Having fun playing with those layers, Rabe says, adding with a laugh that she found subtle, dark humor in the character and Doris’ “monologue about minimalism that she gets to scream about without any sort of minimalism to the way that she’s talking about her minimalism or a monochromatic color schemes.”
When it comes to the “fall that she takes” and what happens after Doris takes the pill “is really so harrowing to me,” she says. “That kind of psychological torture is the most horrible to me. While it’s also the most compelling to watch and compelling to play.”

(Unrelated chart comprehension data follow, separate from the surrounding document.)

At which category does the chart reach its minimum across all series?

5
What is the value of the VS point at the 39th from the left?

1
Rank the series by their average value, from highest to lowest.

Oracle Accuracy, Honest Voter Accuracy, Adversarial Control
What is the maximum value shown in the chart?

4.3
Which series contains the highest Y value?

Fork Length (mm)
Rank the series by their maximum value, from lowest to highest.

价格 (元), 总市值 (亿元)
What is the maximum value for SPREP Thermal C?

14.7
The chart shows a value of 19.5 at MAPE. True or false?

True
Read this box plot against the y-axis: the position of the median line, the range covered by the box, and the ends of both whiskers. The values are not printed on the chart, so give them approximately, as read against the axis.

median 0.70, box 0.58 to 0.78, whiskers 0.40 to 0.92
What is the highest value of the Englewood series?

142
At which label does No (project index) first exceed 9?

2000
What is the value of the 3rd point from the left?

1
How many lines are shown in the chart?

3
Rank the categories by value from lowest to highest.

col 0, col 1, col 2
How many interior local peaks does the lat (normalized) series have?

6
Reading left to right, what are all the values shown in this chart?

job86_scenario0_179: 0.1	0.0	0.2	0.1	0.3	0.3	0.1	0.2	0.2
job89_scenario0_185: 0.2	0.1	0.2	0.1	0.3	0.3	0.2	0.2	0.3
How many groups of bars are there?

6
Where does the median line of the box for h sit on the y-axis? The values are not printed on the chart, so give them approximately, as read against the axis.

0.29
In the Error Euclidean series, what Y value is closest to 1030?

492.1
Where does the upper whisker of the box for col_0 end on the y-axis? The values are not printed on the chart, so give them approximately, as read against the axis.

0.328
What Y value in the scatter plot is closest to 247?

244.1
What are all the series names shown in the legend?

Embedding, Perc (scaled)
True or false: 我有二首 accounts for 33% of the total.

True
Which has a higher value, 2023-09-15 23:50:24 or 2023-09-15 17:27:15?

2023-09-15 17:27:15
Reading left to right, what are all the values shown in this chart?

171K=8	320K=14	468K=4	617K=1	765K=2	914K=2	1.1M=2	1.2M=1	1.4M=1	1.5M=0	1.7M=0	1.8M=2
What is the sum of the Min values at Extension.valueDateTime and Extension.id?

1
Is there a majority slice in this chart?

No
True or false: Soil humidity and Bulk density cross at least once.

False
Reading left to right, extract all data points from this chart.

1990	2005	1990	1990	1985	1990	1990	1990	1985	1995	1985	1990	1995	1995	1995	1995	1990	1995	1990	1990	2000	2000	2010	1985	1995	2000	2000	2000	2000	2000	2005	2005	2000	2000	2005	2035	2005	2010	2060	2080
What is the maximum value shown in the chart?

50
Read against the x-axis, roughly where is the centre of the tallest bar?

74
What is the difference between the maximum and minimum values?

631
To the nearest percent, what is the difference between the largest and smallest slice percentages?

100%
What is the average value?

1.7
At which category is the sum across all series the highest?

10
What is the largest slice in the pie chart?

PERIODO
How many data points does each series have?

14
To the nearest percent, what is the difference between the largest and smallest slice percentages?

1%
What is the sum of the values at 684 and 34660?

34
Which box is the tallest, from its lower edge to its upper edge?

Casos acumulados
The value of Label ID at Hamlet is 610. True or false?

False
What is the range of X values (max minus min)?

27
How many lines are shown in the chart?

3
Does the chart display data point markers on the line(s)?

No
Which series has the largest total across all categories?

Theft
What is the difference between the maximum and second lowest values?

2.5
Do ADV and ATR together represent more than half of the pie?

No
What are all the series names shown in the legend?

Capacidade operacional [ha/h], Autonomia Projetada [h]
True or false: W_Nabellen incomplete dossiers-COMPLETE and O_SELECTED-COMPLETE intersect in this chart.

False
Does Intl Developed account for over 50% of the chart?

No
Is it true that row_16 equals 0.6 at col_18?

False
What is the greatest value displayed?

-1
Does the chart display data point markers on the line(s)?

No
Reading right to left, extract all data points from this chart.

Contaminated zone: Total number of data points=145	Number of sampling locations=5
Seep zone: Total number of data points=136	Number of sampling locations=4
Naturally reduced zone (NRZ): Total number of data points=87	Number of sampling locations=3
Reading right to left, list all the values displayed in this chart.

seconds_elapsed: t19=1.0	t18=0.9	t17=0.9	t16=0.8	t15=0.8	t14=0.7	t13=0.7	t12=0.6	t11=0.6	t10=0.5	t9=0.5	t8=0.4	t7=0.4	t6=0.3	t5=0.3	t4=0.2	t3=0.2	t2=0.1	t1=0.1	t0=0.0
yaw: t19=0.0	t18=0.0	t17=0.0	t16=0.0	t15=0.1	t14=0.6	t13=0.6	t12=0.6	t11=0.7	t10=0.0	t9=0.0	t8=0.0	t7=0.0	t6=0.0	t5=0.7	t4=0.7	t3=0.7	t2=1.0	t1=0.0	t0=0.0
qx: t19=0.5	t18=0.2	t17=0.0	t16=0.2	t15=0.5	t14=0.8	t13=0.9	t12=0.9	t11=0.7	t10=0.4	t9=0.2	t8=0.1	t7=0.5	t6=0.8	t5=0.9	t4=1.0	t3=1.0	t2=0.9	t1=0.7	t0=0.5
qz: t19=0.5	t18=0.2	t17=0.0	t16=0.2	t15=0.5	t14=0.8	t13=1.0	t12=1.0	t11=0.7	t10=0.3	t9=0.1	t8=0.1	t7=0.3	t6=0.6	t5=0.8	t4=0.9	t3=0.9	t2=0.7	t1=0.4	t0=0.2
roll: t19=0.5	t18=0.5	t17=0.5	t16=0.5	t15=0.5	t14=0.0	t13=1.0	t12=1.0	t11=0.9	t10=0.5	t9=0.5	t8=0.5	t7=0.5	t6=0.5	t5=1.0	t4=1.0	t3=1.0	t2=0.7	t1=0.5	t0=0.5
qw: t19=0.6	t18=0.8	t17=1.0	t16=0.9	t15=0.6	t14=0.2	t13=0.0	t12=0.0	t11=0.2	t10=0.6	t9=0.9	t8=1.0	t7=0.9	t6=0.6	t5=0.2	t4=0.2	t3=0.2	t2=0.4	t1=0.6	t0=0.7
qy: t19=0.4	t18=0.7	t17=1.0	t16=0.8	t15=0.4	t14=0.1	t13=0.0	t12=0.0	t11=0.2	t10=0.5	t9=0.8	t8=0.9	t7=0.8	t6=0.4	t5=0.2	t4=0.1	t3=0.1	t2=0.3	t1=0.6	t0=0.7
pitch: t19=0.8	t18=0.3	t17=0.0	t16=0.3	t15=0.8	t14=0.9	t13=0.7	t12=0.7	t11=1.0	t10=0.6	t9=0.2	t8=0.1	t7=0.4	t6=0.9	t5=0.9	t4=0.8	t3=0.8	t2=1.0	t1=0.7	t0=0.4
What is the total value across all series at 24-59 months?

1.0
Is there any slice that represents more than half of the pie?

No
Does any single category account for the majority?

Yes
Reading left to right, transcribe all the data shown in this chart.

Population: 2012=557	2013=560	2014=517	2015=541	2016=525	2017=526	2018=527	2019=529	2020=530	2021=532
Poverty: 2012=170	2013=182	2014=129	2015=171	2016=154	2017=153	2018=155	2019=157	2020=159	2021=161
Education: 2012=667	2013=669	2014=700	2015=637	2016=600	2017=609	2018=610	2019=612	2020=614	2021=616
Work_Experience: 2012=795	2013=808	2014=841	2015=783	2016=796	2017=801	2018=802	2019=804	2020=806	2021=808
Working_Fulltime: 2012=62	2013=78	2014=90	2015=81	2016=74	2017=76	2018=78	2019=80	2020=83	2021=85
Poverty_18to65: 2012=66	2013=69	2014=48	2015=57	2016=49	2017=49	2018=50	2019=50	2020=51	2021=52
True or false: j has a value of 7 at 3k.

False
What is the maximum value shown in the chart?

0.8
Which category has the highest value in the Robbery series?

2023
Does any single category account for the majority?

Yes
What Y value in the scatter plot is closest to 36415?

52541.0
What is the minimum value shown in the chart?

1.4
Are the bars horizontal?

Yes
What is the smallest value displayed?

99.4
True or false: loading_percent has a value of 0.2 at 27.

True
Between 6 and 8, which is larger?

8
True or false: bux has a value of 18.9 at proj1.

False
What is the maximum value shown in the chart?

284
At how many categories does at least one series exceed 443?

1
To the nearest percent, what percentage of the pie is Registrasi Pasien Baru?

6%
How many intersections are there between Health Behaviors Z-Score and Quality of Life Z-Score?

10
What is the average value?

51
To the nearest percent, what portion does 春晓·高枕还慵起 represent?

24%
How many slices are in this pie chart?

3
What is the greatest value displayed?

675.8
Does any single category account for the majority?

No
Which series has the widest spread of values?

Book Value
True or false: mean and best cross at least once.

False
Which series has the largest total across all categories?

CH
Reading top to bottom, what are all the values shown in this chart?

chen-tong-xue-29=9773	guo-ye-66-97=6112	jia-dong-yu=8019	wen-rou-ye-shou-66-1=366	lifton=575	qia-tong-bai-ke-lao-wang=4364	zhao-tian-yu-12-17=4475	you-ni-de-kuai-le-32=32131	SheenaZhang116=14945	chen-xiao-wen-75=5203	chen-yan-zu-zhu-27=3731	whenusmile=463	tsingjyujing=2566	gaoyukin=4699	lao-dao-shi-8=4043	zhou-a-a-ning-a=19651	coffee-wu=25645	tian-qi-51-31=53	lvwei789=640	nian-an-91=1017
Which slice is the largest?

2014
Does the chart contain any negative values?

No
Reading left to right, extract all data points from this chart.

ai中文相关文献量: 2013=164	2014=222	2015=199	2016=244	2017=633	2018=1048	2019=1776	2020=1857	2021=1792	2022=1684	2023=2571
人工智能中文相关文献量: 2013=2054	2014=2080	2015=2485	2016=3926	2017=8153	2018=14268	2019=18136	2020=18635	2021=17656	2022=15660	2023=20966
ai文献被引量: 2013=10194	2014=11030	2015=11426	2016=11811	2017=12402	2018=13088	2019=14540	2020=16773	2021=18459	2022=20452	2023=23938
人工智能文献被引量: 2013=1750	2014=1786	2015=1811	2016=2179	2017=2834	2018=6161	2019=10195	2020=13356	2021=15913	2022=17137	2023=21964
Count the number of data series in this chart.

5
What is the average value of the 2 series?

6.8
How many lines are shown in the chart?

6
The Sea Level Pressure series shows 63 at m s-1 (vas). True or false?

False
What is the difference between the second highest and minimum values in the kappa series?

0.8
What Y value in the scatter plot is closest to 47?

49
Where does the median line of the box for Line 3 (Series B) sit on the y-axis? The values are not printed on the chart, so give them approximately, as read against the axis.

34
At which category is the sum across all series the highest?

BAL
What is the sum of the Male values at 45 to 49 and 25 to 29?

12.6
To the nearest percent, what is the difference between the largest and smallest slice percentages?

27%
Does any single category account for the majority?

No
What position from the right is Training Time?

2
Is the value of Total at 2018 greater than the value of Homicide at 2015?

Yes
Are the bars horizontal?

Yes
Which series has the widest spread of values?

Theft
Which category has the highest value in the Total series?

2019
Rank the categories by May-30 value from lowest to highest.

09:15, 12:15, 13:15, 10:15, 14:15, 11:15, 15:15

She also loved the physical transformation that came with it, wearing a bald cap and making over her body, adding, “The physical life of the episode for Doris was something as an actress that ran towards. The arc of that and the challenge of that and the difficulty of that is something that I loved getting to do.”
While Rabe’s time on “Red Tide” has come to a tragic end, she’ll be back for the second half, “Death Valley,” which moves the story from the sea to the sand as it tackles the terrors of aliens in a Roswell, New Mexico-like setting.
“My favorite thing about this show is getting to come back and tell the story of a different person each time. And this year, I got to do it twice,” Rabe says.
While she can’t say who she comes back as, even though there have been various rumors about her playing a historical figure, “there really is no kind of Venn Diagram of much similarity between the two people,” Rabe says, noting how Doris and this upcoming character “are very, very different from one another.”
American Horror Story: Double Feature airs Wednesdays at 10 p.m. ET/PT on FX and is available to stream the next day on FX on Hulu.